- SUPPLIED DATA -
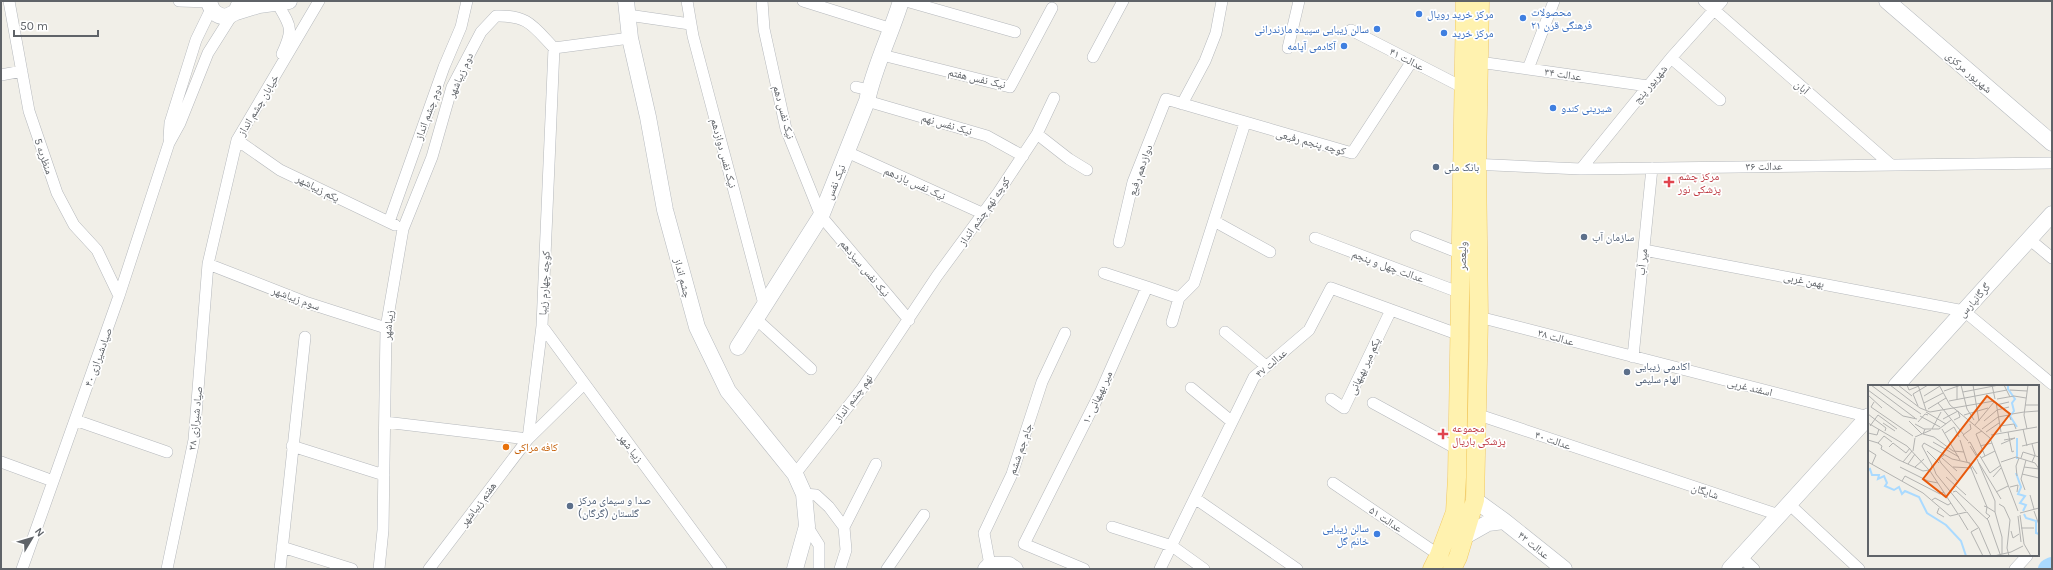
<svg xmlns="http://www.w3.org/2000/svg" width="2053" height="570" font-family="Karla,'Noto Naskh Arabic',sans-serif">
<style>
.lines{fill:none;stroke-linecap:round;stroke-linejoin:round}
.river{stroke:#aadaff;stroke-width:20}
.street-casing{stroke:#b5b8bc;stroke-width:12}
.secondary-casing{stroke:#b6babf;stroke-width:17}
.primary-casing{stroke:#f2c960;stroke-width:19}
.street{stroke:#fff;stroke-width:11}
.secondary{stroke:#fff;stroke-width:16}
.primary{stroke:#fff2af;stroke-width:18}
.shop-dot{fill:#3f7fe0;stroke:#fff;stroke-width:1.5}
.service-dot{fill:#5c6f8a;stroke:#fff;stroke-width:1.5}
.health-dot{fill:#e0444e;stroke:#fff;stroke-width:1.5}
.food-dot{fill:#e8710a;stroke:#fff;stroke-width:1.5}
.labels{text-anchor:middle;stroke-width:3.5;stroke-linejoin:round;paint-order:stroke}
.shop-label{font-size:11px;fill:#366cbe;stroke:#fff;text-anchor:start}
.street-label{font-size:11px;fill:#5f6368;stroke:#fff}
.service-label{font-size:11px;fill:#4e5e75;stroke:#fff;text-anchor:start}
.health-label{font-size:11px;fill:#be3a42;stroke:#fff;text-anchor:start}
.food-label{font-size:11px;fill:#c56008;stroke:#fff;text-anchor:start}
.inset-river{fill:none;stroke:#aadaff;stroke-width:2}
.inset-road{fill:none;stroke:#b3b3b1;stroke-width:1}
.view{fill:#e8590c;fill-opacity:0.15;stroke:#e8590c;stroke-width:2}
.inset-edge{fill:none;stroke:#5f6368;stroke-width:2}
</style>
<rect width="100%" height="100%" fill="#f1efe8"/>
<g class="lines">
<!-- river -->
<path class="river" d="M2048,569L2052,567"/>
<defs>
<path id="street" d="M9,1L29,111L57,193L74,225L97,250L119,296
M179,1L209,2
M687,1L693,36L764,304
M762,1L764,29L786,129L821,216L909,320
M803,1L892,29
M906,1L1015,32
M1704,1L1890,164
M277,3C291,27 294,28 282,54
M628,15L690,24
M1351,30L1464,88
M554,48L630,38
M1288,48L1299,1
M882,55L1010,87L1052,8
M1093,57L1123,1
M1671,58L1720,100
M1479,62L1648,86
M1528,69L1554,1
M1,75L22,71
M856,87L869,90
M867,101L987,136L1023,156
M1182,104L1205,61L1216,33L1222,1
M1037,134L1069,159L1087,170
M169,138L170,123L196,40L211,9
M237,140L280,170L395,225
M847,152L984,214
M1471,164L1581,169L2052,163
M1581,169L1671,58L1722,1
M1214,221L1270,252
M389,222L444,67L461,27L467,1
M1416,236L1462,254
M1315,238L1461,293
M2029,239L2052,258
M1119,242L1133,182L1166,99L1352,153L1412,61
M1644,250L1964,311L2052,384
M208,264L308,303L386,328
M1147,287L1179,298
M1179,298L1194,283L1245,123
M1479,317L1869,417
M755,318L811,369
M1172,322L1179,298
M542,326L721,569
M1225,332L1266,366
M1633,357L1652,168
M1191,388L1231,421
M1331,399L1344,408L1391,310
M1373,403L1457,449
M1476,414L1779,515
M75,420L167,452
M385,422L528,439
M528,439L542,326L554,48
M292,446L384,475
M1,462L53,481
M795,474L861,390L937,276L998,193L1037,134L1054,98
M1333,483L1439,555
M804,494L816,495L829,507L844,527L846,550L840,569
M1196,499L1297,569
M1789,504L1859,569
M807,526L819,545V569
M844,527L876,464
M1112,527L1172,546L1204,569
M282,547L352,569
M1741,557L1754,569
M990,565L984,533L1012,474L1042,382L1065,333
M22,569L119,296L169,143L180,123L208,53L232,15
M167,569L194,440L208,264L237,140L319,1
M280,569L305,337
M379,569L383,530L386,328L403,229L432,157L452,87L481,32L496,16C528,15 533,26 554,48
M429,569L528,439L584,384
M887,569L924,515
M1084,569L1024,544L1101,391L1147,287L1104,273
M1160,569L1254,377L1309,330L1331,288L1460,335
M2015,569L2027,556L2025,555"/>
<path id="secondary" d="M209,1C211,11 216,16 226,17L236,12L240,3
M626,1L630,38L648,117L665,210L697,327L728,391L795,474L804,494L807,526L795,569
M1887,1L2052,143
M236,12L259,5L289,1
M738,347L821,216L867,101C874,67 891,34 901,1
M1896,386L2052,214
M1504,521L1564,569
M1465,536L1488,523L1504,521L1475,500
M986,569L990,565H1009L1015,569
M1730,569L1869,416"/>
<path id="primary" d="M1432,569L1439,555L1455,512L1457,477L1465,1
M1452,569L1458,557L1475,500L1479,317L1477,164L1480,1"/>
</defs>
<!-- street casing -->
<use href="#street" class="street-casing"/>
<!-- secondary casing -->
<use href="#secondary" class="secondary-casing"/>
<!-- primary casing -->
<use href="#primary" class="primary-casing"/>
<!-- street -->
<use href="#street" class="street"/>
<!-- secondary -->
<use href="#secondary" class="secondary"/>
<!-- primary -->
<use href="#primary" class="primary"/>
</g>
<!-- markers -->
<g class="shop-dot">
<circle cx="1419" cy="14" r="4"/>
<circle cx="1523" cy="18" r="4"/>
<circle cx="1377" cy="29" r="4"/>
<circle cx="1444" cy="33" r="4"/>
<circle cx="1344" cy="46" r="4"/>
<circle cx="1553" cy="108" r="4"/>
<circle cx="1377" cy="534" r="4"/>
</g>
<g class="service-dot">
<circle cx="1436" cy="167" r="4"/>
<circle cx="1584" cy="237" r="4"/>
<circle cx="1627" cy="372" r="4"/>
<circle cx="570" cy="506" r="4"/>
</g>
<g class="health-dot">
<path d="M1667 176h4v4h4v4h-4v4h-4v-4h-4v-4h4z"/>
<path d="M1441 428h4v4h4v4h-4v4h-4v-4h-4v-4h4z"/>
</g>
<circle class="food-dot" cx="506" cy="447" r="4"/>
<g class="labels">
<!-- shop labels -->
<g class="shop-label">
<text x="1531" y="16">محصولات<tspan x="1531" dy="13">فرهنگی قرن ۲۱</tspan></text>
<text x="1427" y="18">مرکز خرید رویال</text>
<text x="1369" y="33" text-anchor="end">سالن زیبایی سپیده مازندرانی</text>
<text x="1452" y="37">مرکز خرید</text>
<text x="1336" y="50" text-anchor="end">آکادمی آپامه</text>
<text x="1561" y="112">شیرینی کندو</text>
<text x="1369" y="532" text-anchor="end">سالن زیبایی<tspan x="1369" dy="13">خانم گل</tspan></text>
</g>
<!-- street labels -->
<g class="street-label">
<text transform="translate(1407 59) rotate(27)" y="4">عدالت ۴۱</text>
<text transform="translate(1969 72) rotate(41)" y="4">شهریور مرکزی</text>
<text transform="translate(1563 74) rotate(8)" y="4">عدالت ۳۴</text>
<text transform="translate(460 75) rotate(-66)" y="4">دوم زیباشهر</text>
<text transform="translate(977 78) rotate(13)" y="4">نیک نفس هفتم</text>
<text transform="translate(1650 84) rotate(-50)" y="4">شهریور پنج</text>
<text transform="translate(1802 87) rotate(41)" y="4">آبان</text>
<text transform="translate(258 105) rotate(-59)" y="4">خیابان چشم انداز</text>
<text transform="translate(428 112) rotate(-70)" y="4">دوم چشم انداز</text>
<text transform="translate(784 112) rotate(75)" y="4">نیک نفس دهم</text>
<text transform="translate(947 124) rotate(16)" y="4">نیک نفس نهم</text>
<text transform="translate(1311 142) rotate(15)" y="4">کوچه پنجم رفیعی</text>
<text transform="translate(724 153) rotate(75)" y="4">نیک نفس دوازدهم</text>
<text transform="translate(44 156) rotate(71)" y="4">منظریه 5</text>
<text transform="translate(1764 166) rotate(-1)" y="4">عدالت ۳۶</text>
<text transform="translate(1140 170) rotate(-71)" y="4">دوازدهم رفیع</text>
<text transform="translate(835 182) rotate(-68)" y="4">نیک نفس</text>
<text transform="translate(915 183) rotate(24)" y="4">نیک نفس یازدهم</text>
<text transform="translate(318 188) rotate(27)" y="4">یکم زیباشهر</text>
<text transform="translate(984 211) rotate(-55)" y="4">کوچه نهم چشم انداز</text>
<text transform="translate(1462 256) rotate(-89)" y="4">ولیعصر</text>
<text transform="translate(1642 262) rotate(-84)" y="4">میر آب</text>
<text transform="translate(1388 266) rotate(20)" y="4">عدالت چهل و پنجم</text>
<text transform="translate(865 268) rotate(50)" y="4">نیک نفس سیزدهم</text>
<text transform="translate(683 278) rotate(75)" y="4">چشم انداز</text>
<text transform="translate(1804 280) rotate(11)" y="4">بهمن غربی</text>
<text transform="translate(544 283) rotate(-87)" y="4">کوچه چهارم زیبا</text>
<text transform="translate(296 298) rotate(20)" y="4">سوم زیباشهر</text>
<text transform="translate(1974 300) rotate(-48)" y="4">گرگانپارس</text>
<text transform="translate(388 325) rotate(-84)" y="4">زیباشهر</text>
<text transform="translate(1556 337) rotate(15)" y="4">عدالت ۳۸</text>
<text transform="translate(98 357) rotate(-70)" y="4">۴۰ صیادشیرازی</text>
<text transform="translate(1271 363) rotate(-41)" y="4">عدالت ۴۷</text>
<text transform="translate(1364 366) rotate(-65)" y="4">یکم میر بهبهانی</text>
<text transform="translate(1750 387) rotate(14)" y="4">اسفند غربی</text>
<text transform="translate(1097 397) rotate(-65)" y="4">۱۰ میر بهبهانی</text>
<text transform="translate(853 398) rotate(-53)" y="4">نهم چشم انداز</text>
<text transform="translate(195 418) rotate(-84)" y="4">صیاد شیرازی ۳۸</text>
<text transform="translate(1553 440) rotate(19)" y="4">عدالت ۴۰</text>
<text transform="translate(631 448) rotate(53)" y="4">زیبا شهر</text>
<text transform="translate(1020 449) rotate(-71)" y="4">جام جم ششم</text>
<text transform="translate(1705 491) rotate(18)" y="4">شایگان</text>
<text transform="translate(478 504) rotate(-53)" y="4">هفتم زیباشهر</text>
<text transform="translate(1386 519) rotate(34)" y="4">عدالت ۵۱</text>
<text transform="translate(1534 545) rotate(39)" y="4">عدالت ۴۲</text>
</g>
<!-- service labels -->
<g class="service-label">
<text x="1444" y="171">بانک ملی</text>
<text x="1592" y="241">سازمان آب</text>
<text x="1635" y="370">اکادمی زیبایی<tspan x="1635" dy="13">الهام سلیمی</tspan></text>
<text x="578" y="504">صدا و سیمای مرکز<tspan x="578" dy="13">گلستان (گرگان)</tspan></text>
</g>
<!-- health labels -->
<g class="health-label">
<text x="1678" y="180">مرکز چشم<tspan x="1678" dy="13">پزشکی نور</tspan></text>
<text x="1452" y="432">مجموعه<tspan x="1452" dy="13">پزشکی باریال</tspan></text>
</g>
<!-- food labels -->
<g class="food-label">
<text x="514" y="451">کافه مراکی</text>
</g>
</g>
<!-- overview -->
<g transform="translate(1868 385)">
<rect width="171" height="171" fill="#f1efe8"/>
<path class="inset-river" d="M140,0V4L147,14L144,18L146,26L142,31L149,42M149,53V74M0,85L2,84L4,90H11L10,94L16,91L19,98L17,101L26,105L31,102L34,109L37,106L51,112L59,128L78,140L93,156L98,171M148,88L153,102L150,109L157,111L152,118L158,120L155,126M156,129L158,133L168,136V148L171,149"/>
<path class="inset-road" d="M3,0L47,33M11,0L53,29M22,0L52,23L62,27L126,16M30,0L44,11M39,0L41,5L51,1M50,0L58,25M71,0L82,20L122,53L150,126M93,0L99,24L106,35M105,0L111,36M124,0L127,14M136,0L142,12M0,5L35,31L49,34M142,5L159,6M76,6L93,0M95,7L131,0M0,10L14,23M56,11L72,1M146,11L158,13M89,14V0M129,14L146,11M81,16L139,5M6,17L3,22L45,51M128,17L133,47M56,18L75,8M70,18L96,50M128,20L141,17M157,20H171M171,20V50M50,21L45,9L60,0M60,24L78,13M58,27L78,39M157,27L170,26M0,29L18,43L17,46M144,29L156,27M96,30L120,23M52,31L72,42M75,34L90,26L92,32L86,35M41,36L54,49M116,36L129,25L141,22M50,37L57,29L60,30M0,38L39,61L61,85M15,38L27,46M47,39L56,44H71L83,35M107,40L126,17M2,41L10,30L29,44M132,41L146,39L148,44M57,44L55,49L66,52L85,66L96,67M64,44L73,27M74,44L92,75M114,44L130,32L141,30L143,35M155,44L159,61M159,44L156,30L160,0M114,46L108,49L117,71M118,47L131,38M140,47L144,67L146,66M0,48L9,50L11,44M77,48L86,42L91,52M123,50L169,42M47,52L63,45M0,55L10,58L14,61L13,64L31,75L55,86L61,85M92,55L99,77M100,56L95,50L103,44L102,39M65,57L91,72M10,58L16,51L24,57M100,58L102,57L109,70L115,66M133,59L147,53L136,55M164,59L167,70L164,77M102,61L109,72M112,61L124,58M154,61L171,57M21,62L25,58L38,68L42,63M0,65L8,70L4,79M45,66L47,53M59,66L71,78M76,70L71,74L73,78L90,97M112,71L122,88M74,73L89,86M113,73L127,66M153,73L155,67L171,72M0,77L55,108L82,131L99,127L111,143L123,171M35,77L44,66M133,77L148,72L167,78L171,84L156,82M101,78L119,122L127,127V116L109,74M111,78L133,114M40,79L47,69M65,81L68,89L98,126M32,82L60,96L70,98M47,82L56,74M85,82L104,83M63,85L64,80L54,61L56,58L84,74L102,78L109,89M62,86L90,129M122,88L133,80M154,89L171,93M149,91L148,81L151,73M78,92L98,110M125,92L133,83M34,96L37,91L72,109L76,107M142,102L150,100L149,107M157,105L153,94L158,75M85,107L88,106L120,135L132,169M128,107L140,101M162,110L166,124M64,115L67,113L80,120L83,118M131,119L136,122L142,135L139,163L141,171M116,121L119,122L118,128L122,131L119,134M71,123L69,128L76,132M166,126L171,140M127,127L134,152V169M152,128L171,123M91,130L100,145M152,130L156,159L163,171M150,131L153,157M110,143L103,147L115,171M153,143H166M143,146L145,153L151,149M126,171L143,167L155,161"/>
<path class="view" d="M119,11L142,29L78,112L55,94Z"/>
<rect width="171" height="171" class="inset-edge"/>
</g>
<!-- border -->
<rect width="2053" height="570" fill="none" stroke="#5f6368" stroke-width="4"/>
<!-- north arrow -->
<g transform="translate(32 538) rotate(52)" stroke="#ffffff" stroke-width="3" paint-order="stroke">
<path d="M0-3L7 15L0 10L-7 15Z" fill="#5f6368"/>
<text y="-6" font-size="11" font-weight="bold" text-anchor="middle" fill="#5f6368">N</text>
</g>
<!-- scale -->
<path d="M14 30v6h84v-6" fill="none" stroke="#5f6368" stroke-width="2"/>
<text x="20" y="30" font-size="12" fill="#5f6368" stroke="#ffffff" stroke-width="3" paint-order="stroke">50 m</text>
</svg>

- ABOUT THIS TASK -
Starting at the line that has "M1528,69L1554,1" in the records above, restate word for word every line until the one that has "M986,569L990,565H1009L1015,569", and include that one as well.

- EXERCISE RESULT -
M1528,69L1554,1
M1,75L22,71
M856,87L869,90
M867,101L987,136L1023,156
M1182,104L1205,61L1216,33L1222,1
M1037,134L1069,159L1087,170
M169,138L170,123L196,40L211,9
M237,140L280,170L395,225
M847,152L984,214
M1471,164L1581,169L2052,163
M1581,169L1671,58L1722,1
M1214,221L1270,252
M389,222L444,67L461,27L467,1
M1416,236L1462,254
M1315,238L1461,293
M2029,239L2052,258
M1119,242L1133,182L1166,99L1352,153L1412,61
M1644,250L1964,311L2052,384
M208,264L308,303L386,328
M1147,287L1179,298
M1179,298L1194,283L1245,123
M1479,317L1869,417
M755,318L811,369
M1172,322L1179,298
M542,326L721,569
M1225,332L1266,366
M1633,357L1652,168
M1191,388L1231,421
M1331,399L1344,408L1391,310
M1373,403L1457,449
M1476,414L1779,515
M75,420L167,452
M385,422L528,439
M528,439L542,326L554,48
M292,446L384,475
M1,462L53,481
M795,474L861,390L937,276L998,193L1037,134L1054,98
M1333,483L1439,555
M804,494L816,495L829,507L844,527L846,550L840,569
M1196,499L1297,569
M1789,504L1859,569
M807,526L819,545V569
M844,527L876,464
M1112,527L1172,546L1204,569
M282,547L352,569
M1741,557L1754,569
M990,565L984,533L1012,474L1042,382L1065,333
M22,569L119,296L169,143L180,123L208,53L232,15
M167,569L194,440L208,264L237,140L319,1
M280,569L305,337
M379,569L383,530L386,328L403,229L432,157L452,87L481,32L496,16C528,15 533,26 554,48
M429,569L528,439L584,384
M887,569L924,515
M1084,569L1024,544L1101,391L1147,287L1104,273
M1160,569L1254,377L1309,330L1331,288L1460,335
M2015,569L2027,556L2025,555"/>
<path id="secondary" d="M209,1C211,11 216,16 226,17L236,12L240,3
M626,1L630,38L648,117L665,210L697,327L728,391L795,474L804,494L807,526L795,569
M1887,1L2052,143
M236,12L259,5L289,1
M738,347L821,216L867,101C874,67 891,34 901,1
M1896,386L2052,214
M1504,521L1564,569
M1465,536L1488,523L1504,521L1475,500
M986,569L990,565H1009L1015,569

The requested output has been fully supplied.